In light of the recent allegations against comedian Aziz Ansari, it’s obvious that there is a need for a clear definition of what constitutes sexual assault.

None of us believe Aziz Ansari was right in his behavior. At all. But we don’t believe what he did crossed the line into sexual assault.

As Bari Weiss’ opinion piece in the New York Times stated, “Aziz Ansari is guilty. Of not being a mind reader.”

From both accounts, it was an awkward experience. Grace (whose name was changed for the article) went in with certain expectations, and unfortunately, things didn’t go the way she wanted. This doesn’t exempt her, though, from accountability.

And there were parts of her account that seemed like she was less of a victim and more of an annoyed date.
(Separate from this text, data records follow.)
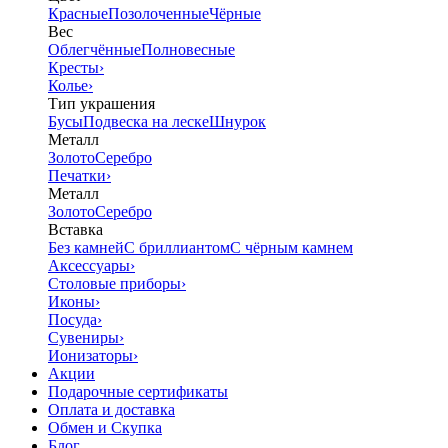
Красные
Позолоченные
Чёрные
Вес
Облегчённые
Полновесные
Кресты
›
Колье
›
Тип украшения
Бусы
Подвеска на леске
Шнурок
Металл
Золото
Серебро
Печатки
›
Металл
Золото
Серебро
Вставка
Без камней
С бриллиантом
С чёрным камнем
Аксессуары
›
Столовые приборы
›
Иконы
›
Посуда
›
Сувениры
›
Ионизаторы
›
Акции
Подарочные сертификаты
Оплата и доставка
Обмен и Скупка
Блог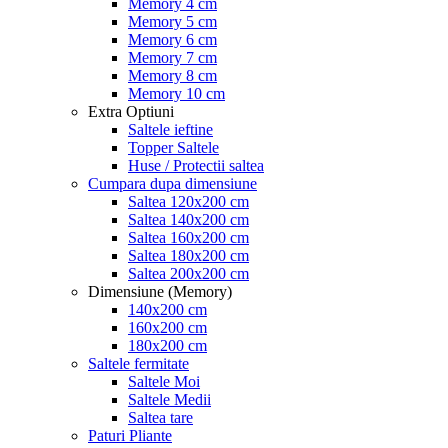
Memory 4 cm
Memory 5 cm
Memory 6 cm
Memory 7 cm
Memory 8 cm
Memory 10 cm
Extra Optiuni
Saltele ieftine
Topper Saltele
Huse / Protectii saltea
Cumpara dupa dimensiune
Saltea 120x200 cm
Saltea 140x200 cm
Saltea 160x200 cm
Saltea 180x200 cm
Saltea 200x200 cm
Dimensiune (Memory)
140x200 cm
160x200 cm
180x200 cm
Saltele fermitate
Saltele Moi
Saltele Medii
Saltea tare
Paturi Pliante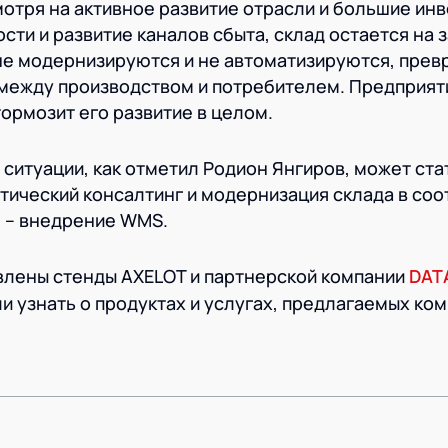
мотря на активное развитие отрасли и большие инв
ти и развитие каналов сбыта, склад остается на 
не модернизируются и не автоматизируются, прев
между производством и потребителем. Предприят
тормозит его развитие в целом.
ситуации, как отметил Родион Янгиров, может ста
ический консалтинг и модернизация склада в соо
е – внедрение WMS.
влены стенды AXELOT и партнерской компании
DAT
и узнать о продуктах и услугах, предлагаемых ко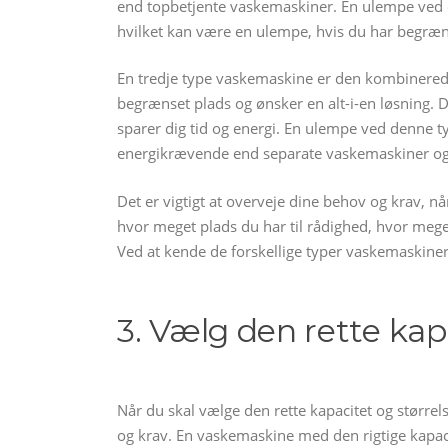
end topbetjente vaskemaskiner. En ulempe ved de
hvilket kan være en ulempe, hvis du har begræn
En tredje type vaskemaskine er den kombinerede
begrænset plads og ønsker en alt-i-en løsning. 
sparer dig tid og energi. En ulempe ved denne t
energikrævende end separate vaskemaskiner og
Det er vigtigt at overveje dine behov og krav, 
hvor meget plads du har til rådighed, hvor mege
Ved at kende de forskellige typer vaskemaskiner
3. Vælg den rette kap
Når du skal vælge den rette kapacitet og størrels
og krav. En vaskemaskine med den rigtige kapacite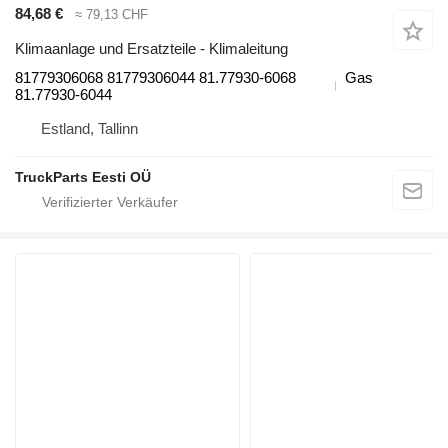
84,68 €
≈ 79,13 CHF
Klimaanlage und Ersatzteile - Klimaleitung
81779306068 81779306044 81.77930-6068
Gas
81.77930-6044
Estland, Tallinn
TruckParts Eesti OÜ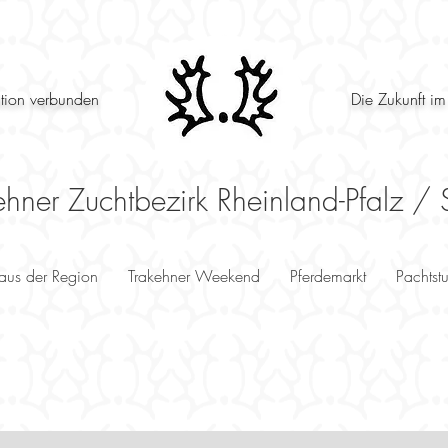
ition verbunden
Die Zukunft im
ehner Zuchtbezirk Rheinland-Pfalz / 
 aus der Region
Trakehner Weekend
Pferdemarkt
Pachtst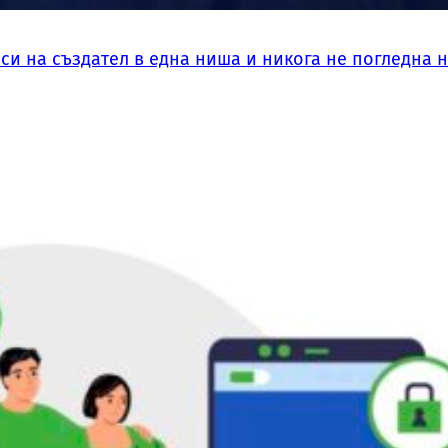
си на създател в една ниша и никога не погледна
The remark in the article from Babe.net about Aziz not asking what kind of wine she liked, and giving her white wine when she preferred red, was an annoying detail that detracted from her story, but the biggest thing was the fact that she didn’t get up and walk out.
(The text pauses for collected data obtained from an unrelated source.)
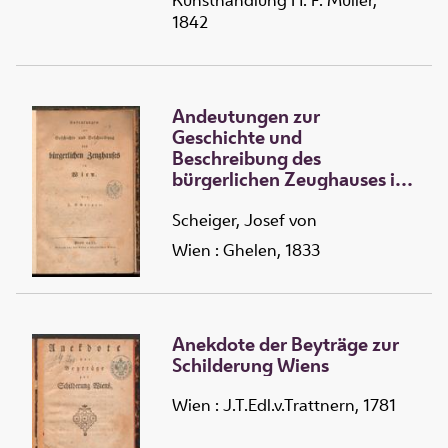
Kunsthandlung H. F. Müller,
1842
Andeutungen zur
Geschichte und
Beschreibung des
bürgerlichen Zeughauses in
Wien
Scheiger, Josef von
Wien : Ghelen, 1833
Anekdote der Beyträge zur
Schilderung Wiens
Wien : J.T.Edl.v.Trattnern, 1781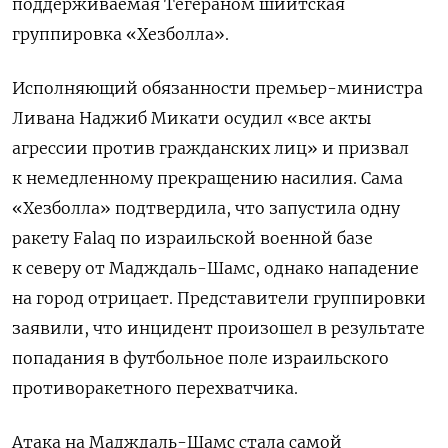
поддерживаемая Тегераном шиитская
группировка «Хезболла».
Исполняющий обязанности премьер-министра
Ливана Наджиб Микати осудил «все акты
агрессии против гражданских лиц» и призвал
к немедленному прекращению насилия.
Сама
«Хезболла» подтвердила, что запустила одну
ракету Falaq по израильской военной базе
к северу от Мадждаль-Шамс, однако нападение
на город отрицает.
Представители группировки
заявили, что инцидент произошел в результате
попадания в футбольное поле израильского
противоракетного перехватчика.
Атака на
Мадждаль-Шамс
стала самой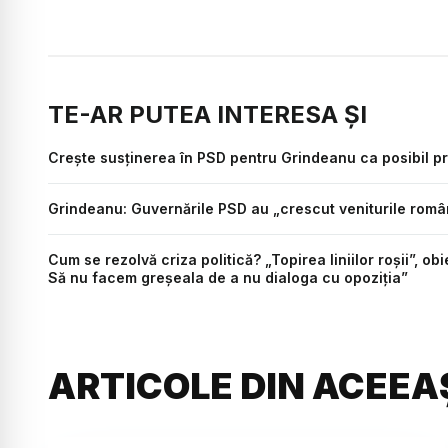
TE-AR PUTEA INTERESA ȘI
Crește susținerea în PSD pentru Grindeanu ca posibil pr
Grindeanu: Guvernările PSD au „crescut veniturile român
Cum se rezolvă criza politică? „Topirea liniilor roșii”, o
Să nu facem greșeala de a nu dialoga cu opoziția”
ARTICOLE DIN ACEEA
She said she kept sending “nonverbal and verbal” signals, but how are men supposed to know how to read those?

Many–both males and females–have had issue with this woman’s account because it undermines more serious accusations of sexual assault. She also added graphic details, presenting them in a way that was almost crude.
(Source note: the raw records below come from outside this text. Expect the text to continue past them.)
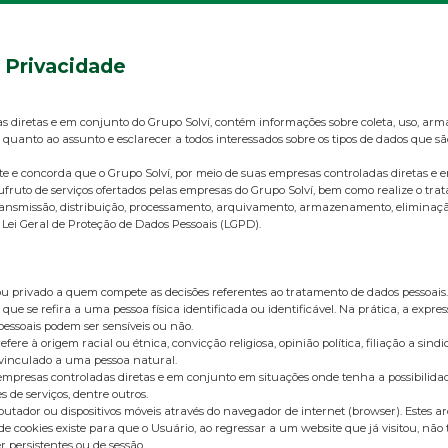
e Privacidade
as diretas e em conjunto do Grupo Solví, contém informações sobre coleta, uso, ar
 quanto ao assunto e esclarecer a todos interessados sobre os tipos de dados que s
ente e concorda que o Grupo Solví, por meio de suas empresas controladas diret
ufruto de serviços ofertados pelas empresas do Grupo Solví, bem como realize o tr
o, transmissão, distribuição, processamento, arquivamento, armazenamento, elimina
 Lei Geral de Proteção de Dados Pessoais (LGPD).
u privado a quem compete as decisões referentes ao tratamento de dados pessoais.
que se refira a uma pessoa física identificada ou identificável. Na prática, a exp
 pessoais podem ser sensíveis ou não.
à origem racial ou étnica, convicção religiosa, opinião política, filiação a sindicat
 vinculado a uma pessoa natural.
 empresas controladas diretas e em conjunto em situações onde tenha a possibilida
s de serviços, dentre outros.
ador ou dispositivos móveis através do navegador de internet (browser). Estes a
e cookies existe para que o Usuário, ao regressar a um website que já visitou, não
 persistentes ou de sessão.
“I believe Grace’s claim is actually damaging to the #metoo movement,” said a male board member. “This cannot be compared with the likes of Weinstein and Spacey. This, I feel, is just not the same.”

However, it cannot be ignored that Ansari has built a reputation as a man who respects women, and who supports feminist movements. He wore a “Times Up” button at the Golden Globes. This makes the allegations all the more troubling.

“While the situation does seem like it could have been easily stopped by a very firm “no” from Grace, it is extremely important that people understand and sympathize with her being put in a situation with someone more powerful than her,” a male board member said.

Another male board member added that although Ansari didn’t hold sway over Grace’s career, he is more powerful than her based on his celebrity status.

But even those who aren’t in positions of authority or power over their partners should always clarify consent. There is an app, SaSie, that can document whether or not consent has been given. Another company called LegalFling is planning to release an app that not only documents consent, but also creates a legally binding contract.

“Prior to their encounter, if the true intent of the relationship was stated, the miscommunication could have been avoided,” said a male board member.

Because of issues understanding consent, it can be confusing to both parties–especially when expectations are not clarified up front.

“Some women agree to have sex hoping it turns into something more,” said a male board member. “They get angry when they want affection, and it doesn’t work out.”

Another male board member brought up a question about including men who have experienced sexual assault in movements like #metoo.

If a man grabs a women’s butt without her consent is it sexual assault? The general response is yes. But what if the tables are turned?

“I understand the whole #metoo movement,” he said, “but they don’t acknowledge men who are assaulted, too.”

There’s an extra hurdle for men who are assaulted because they are ridiculed if they report their abuse. With exceptions like Terry Crews, who shared a story of being assaulted by another man last November, most men let things that happen to them go.

One male board member shared his experience with inappropriate touching.

“Plenty of girls have grabbed my butt, and I don’t like it,” he said. “I’ve always said I don’t like it, but it still happens. I’m not calling it sexual assault, but if we’re gonna talk about equality, then yes, it’s sexual assault.”

It’s obvious that we all agree sexual abusers should be exposed, but what happened to innocent until proven guilty? There have been many times when athletes have been accused of sexual assault and did nothing wrong as was the recent case with Derrick Rose.

“I’m worried about when somebody innocent gets accused and his life is ruined,” he said.

Not having clear definitions for what constitutes sexual assault or sexual abuse is making what is already complicated even worse.